Everyone has played a game that kept them up at night. Maybe it was due to the stress of not being able to beat an especially difficult boss and it was hard to sleep through that anger. Or maybe it was just too damn fun to put down and you didn’t realize what time it was until you saw the sun coming up. Sometimes it’s both, which happens to be the case when I play Grimvalor. It has been out on mobile for Android and iOS, but this review is for the new Switch release of the game.
Right off the bat, I got the feeling that I’ve seen this game before. Direlight describes the game as having drawn inspiration from many others. Well-versed players would be able to identify some of them. As a platformer, it can easily be put in the Metroidvania house. The fluid combat that keeps you on your toes utilizing different weapons and abilities? That smells like Devil May Cry to me. The adrenaline rush you get while playing is no stranger to fans of hack-and-slashes. The environment and character designs are pleasing to the eyes. The story isn’t anything to write home about, but it’s nice to have it as a way to give context for your goals. While it’s a plus for a game to feel familiar, it can easily lean into generic territory. Putting together individually good aspects of different games won’t necessarily result in one especially awesome experience.
The game runs satisfyingly smoothly. It didn’t lag at all or heat up my Switch on handheld mode even when I was being swarmed by what almost felt like an unfair number of enemies. The tutorial is one of the best ones I’ve played. There’s no hand-holding or force-feeding of information. You learn mechanics as you need them, but you don’t necessarily get punished for not being able to do them successfully. This intro to the game quickly culminates as you meet the boss because you get to practice all that you’ve learned. The transition to the main portion of the game thereafter is seamless.
The game includes a much-appreciated option to play on arachnophobia mode which replaces all spider-like designs with something more palatable for those who have that fear.
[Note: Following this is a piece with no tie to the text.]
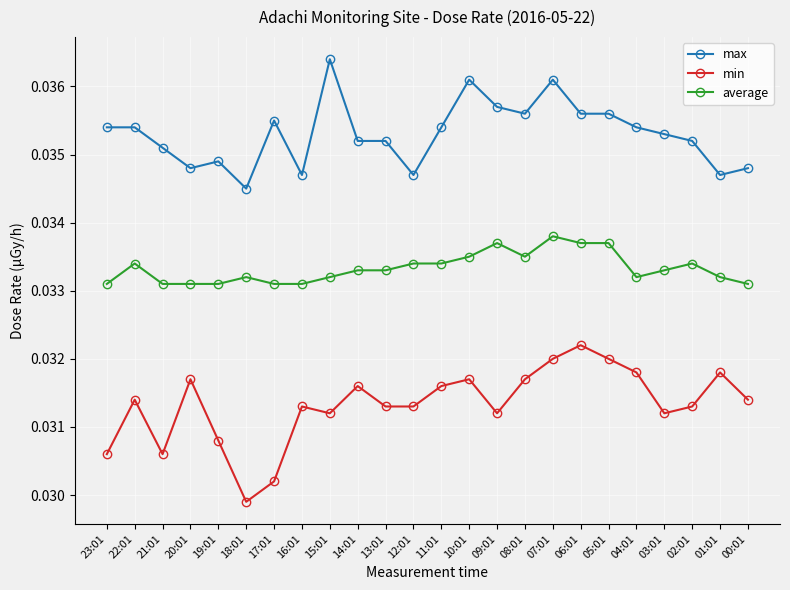

Which category has the lowest value across all series?

18:01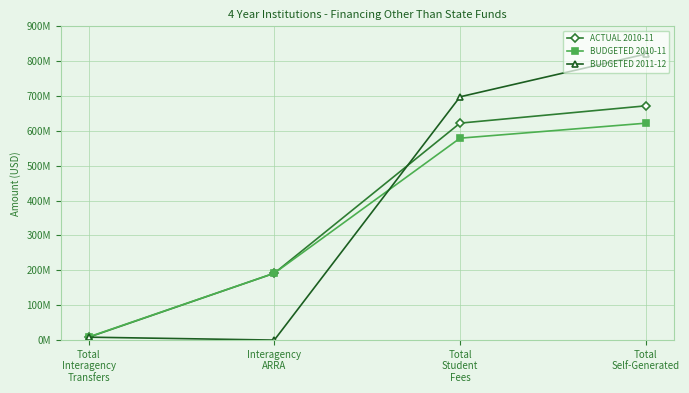

What is the spread (max minus min) of values at Total
Self-Generated?

198392724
Players who find the game too easy are rewarded with a New Game+ mode that features an even more exciting challenge while carrying over all the stats and equipment you had at the end of your first run. Perhaps my only big bone to pick with the game is the lack of ranged attacks since their absence takes away a lot of opportunities for satisfying combos to be made like in some of the games Grimvalor takes inspiration from.
Grimvalor is overall decent and a good addition to any action or hack-and-slash library. Some of the best games are equally fun for both genre newbies and veterans, and I consider Grimvalor to be exactly that. It’s an impressive first piece from Direlight and I can’t wait to see more from them in the future.